Wenn das ernst gemeint ist, dann: Hochachtung, Herr Verteidigungsminister! Verteidigungsminister Doskozil hat, auf die Anschläge in Deutschland hin, mit einer Forderung aufhorchen lassen. Er verlangt nämlich: „Rückführungen gehören rigoros umgesetzt. Der Rechtsstaat kann nur funktionieren, wenn die Gesetze und Regeln auch eingehalten werden. Das müsste schon längst in ganz Europa gängige Praxis sein. Die Fehlentwicklungen der vergangenen Jahre müssen endlich korrigiert werden“.

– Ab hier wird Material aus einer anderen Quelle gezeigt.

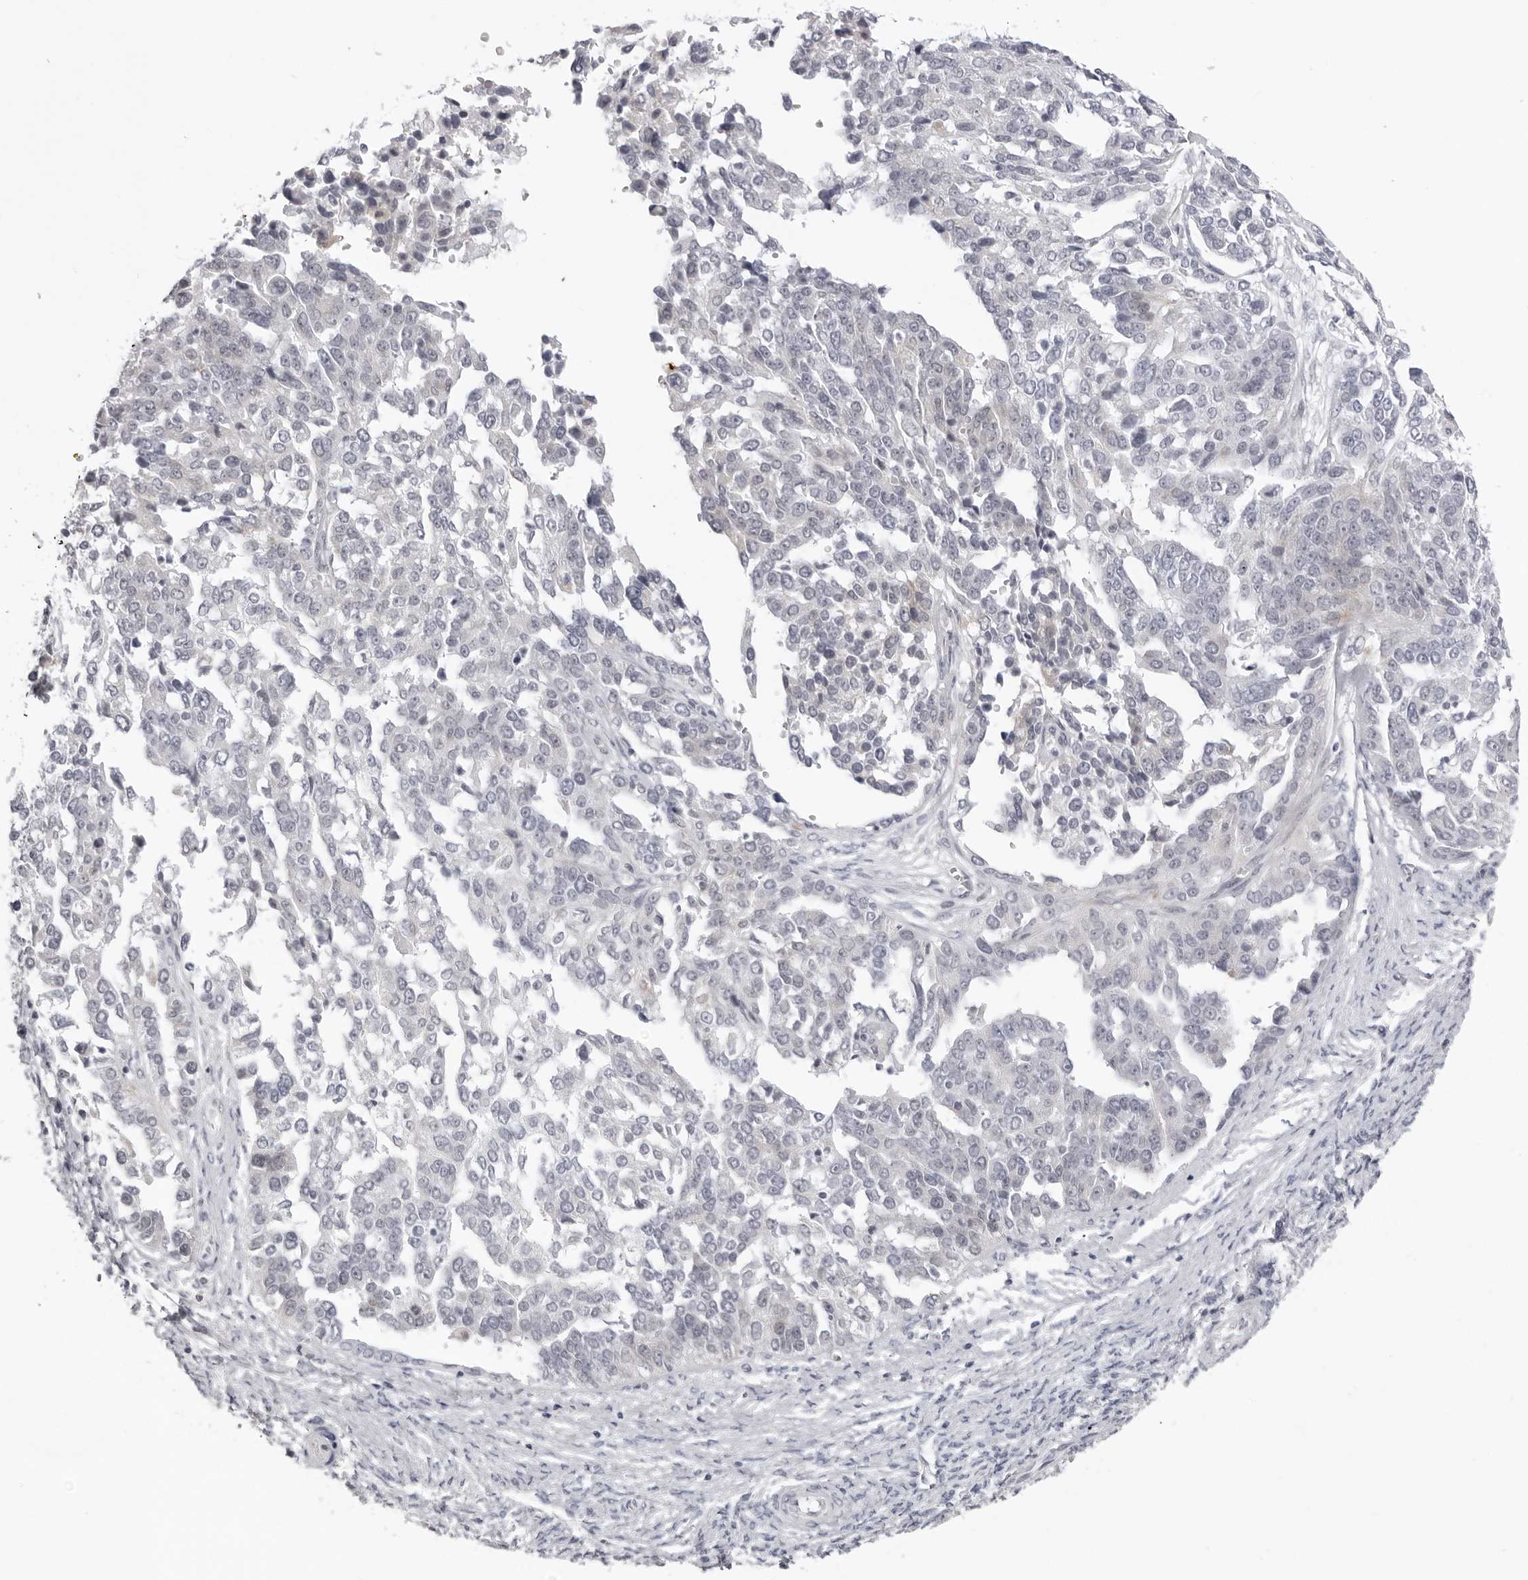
{"staining": {"intensity": "negative", "quantity": "none", "location": "none"}, "tissue": "ovarian cancer", "cell_type": "Tumor cells", "image_type": "cancer", "snomed": [{"axis": "morphology", "description": "Cystadenocarcinoma, serous, NOS"}, {"axis": "topography", "description": "Ovary"}], "caption": "IHC of ovarian cancer (serous cystadenocarcinoma) exhibits no expression in tumor cells.", "gene": "SUGCT", "patient": {"sex": "female", "age": 44}}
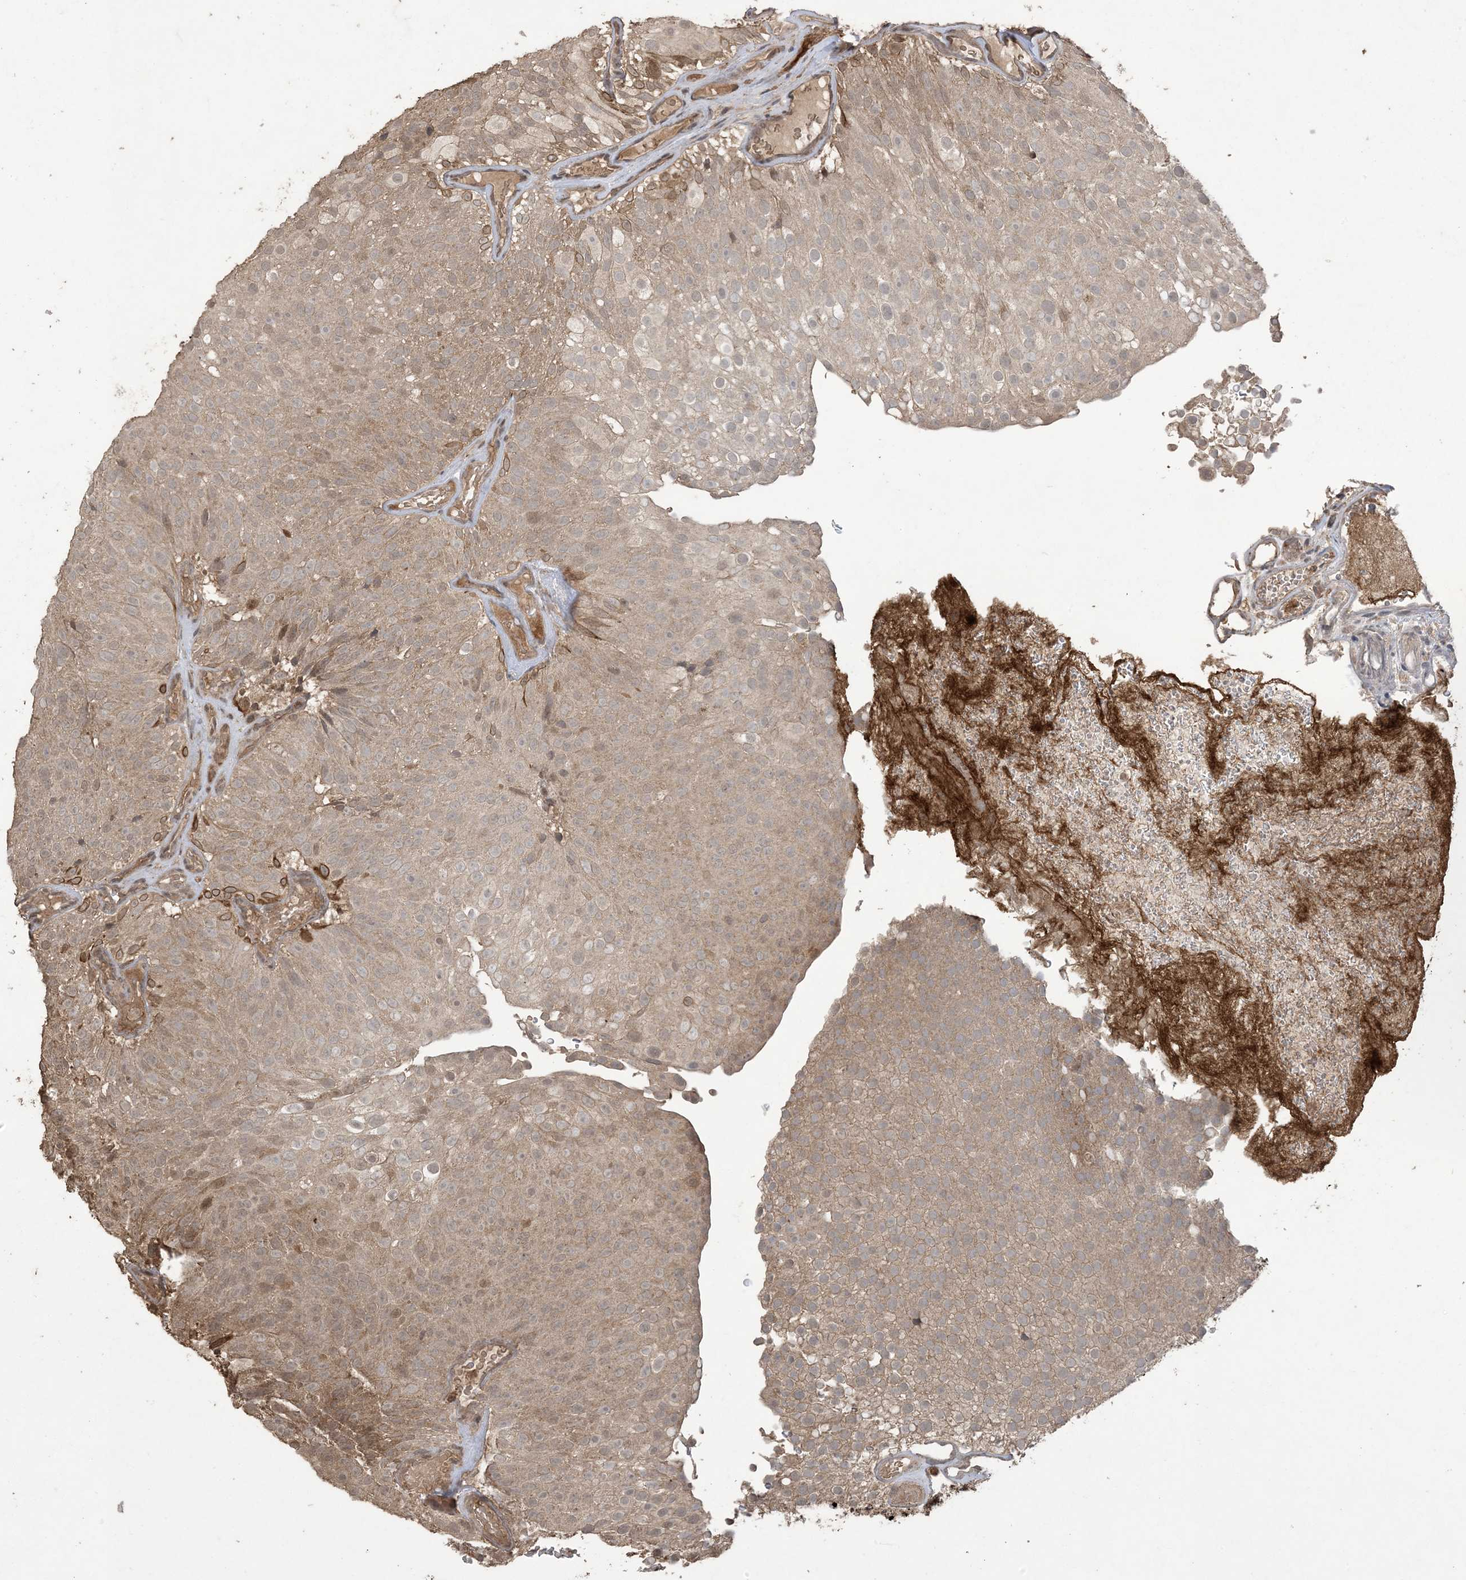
{"staining": {"intensity": "moderate", "quantity": "<25%", "location": "cytoplasmic/membranous"}, "tissue": "urothelial cancer", "cell_type": "Tumor cells", "image_type": "cancer", "snomed": [{"axis": "morphology", "description": "Urothelial carcinoma, Low grade"}, {"axis": "topography", "description": "Urinary bladder"}], "caption": "This is a photomicrograph of IHC staining of urothelial cancer, which shows moderate positivity in the cytoplasmic/membranous of tumor cells.", "gene": "EFCAB8", "patient": {"sex": "male", "age": 78}}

Für den letzten Satz gebührt dem Minister Applaus. Mit dieser Aussage bestätigt er, dass bisher Maulhelden, politische Schauspieler und Bankrottpolitiker das Sagen hatten, die gegen die Bevölkerung regierten und alle Kritiker als rechte Hetzer abtaten. Doskozil ging dann ins Detail und sagte weiter: „All jene, die kein Recht auf Asyl haben und somit nicht aufenthaltsberechtigt sind, müssen auch abgeschoben werden und das Land verlassen“.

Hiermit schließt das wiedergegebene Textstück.